Information shown
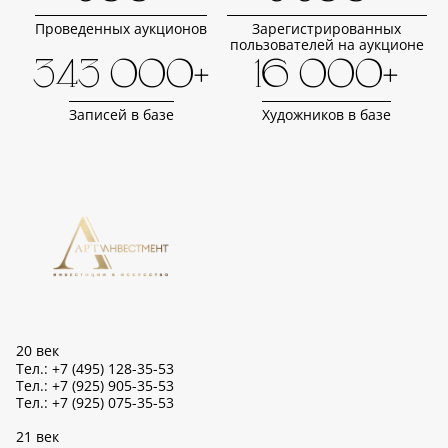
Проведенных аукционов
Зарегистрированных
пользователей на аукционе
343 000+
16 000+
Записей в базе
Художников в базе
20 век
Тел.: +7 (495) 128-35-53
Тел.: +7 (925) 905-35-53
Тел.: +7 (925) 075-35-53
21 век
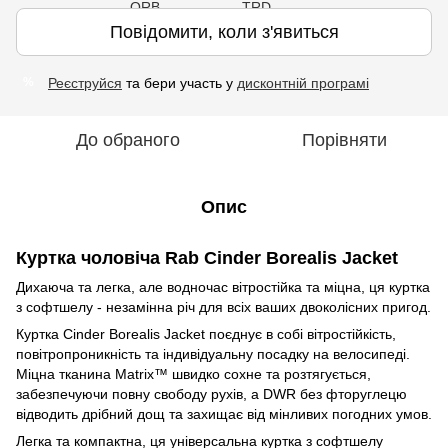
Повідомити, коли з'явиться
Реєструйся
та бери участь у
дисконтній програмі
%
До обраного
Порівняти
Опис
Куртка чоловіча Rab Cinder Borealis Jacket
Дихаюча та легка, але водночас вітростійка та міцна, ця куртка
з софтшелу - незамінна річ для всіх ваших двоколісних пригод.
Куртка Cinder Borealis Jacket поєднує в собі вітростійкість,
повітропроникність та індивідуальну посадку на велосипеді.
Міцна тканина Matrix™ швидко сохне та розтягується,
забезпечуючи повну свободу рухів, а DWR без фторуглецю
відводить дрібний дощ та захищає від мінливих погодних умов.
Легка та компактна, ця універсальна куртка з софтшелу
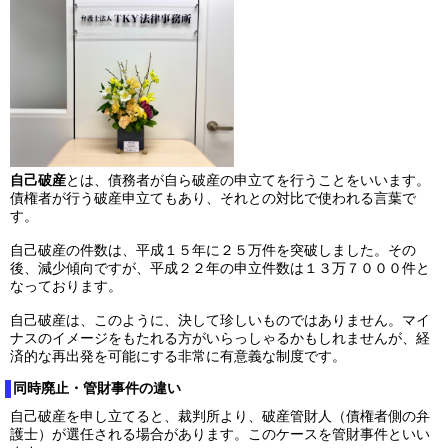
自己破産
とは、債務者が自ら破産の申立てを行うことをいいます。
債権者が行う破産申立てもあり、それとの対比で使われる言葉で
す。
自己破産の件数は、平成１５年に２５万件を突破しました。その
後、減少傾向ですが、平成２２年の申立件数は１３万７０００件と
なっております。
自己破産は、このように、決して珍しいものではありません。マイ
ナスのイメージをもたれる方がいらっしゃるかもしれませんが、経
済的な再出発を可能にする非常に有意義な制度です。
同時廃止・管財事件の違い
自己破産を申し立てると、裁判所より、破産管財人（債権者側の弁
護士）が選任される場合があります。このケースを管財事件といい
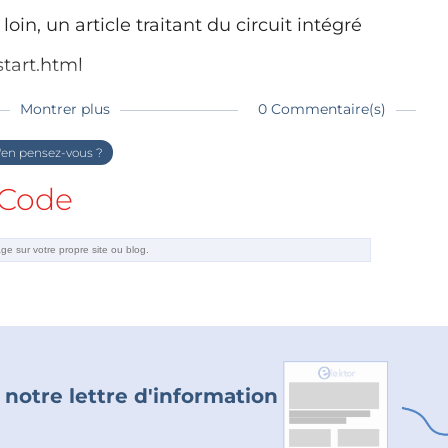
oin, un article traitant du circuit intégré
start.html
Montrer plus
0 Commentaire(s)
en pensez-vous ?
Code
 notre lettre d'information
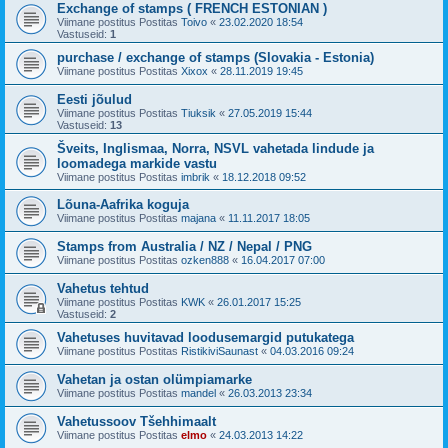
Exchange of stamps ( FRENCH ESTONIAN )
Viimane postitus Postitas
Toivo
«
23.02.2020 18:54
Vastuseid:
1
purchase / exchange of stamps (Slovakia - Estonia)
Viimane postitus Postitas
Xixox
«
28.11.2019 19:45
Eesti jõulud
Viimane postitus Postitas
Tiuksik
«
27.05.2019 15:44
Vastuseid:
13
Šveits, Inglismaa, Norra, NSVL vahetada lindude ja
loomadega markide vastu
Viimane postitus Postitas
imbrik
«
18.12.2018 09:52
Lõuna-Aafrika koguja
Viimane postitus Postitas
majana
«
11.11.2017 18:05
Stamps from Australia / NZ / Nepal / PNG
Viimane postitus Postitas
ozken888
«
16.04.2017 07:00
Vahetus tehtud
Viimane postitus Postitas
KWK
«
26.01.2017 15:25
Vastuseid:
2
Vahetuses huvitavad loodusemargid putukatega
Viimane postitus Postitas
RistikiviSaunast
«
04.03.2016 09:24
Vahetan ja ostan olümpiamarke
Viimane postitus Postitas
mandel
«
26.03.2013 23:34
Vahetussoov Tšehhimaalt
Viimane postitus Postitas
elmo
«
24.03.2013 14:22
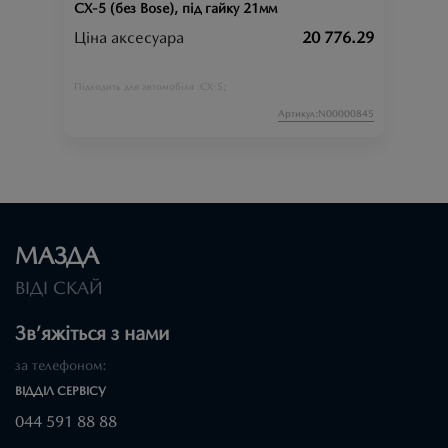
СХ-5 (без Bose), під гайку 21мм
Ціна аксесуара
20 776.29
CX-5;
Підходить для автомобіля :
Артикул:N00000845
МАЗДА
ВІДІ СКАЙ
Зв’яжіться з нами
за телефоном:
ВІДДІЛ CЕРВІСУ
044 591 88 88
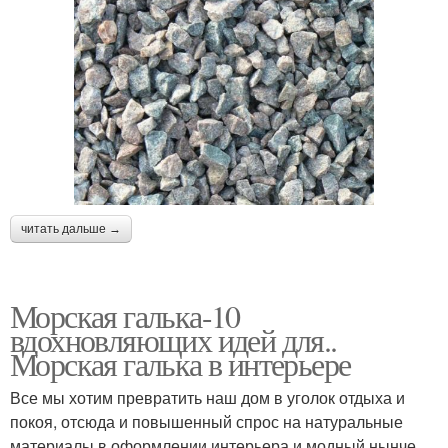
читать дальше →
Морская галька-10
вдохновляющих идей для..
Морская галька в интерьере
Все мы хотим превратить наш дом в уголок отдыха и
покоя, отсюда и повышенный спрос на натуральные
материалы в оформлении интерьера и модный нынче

Prompt
When you copy the records above, keep every word exact but leave out the pictures.

Reply
Проведенных аукционов
Зарегистрированных
пользователей на аукционе
343 000+
16 000+
Записей в базе
Художников в базе
20 век
Тел.: +7 (495) 128-35-53
Тел.: +7 (925) 905-35-53
Тел.: +7 (925) 075-35-53
21 век
Повідомити, коли з'явиться
Реєструйся
та бери участь у
дисконтній програмі
%
До обраного
Порівняти
Опис
Куртка чоловіча Rab Cinder Borealis Jacket
Дихаюча та легка, але водночас вітростійка та міцна, ця куртка
з софтшелу - незамінна річ для всіх ваших двоколісних пригод.
Куртка Cinder Borealis Jacket поєднує в собі вітростійкість,
повітропроникність та індивідуальну посадку на велосипеді.
Міцна тканина Matrix™ швидко сохне та розтягується,
забезпечуючи повну свободу рухів, а DWR без фторуглецю
відводить дрібний дощ та захищає від мінливих погодних умов.
Легка та компактна, ця універсальна куртка з софтшелу
自己破産
とは、債務者が自ら破産の申立てを行うことをいいます。
債権者が行う破産申立てもあり、それとの対比で使われる言葉で
す。
自己破産の件数は、平成１５年に２５万件を突破しました。その
後、減少傾向ですが、平成２２年の申立件数は１３万７０００件と
なっております。
自己破産は、このように、決して珍しいものではありません。マイ
ナスのイメージをもたれる方がいらっしゃるかもしれませんが、経
済的な再出発を可能にする非常に有意義な制度です。
同時廃止・管財事件の違い
自己破産を申し立てると、裁判所より、破産管財人（債権者側の弁
護士）が選任される場合があります。このケースを管財事件といい
oin, un article traitant du circuit intégré
start.html
Montrer plus
0 Commentaire(s)
en pensez-vous ?
Code
 notre lettre d'information
Exchange of stamps ( FRENCH ESTONIAN )
Viimane postitus Postitas
Toivo
«
23.02.2020 18:54
Vastuseid:
1
purchase / exchange of stamps (Slovakia - Estonia)
Viimane postitus Postitas
Xixox
«
28.11.2019 19:45
Eesti jõulud
Viimane postitus Postitas
Tiuksik
«
27.05.2019 15:44
Vastuseid:
13
Šveits, Inglismaa, Norra, NSVL vahetada lindude ja
loomadega markide vastu
Viimane postitus Postitas
imbrik
«
18.12.2018 09:52
Lõuna-Aafrika koguja
Viimane postitus Postitas
majana
«
11.11.2017 18:05
Stamps from Australia / NZ / Nepal / PNG
Viimane postitus Postitas
ozken888
«
16.04.2017 07:00
Vahetus tehtud
Viimane postitus Postitas
KWK
«
26.01.2017 15:25
Vastuseid:
2
Vahetuses huvitavad loodusemargid putukatega
Viimane postitus Postitas
RistikiviSaunast
«
04.03.2016 09:24
Vahetan ja ostan olümpiamarke
Viimane postitus Postitas
mandel
«
26.03.2013 23:34
Vahetussoov Tšehhimaalt
Viimane postitus Postitas
elmo
«
24.03.2013 14:22
СХ-5 (без Bose), під гайку 21мм
Ціна аксесуара
20 776.29
CX-5;
Підходить для автомобіля :
Артикул:N00000845
МАЗДА
ВІДІ СКАЙ
Зв’яжіться з нами
за телефоном:
ВІДДІЛ CЕРВІСУ
044 591 88 88
читать дальше →
Морская галька-10
вдохновляющих идей для..
Морская галька в интерьере
Все мы хотим превратить наш дом в уголок отдыха и
покоя, отсюда и повышенный спрос на натуральные
материалы в оформлении интерьера и модный нынче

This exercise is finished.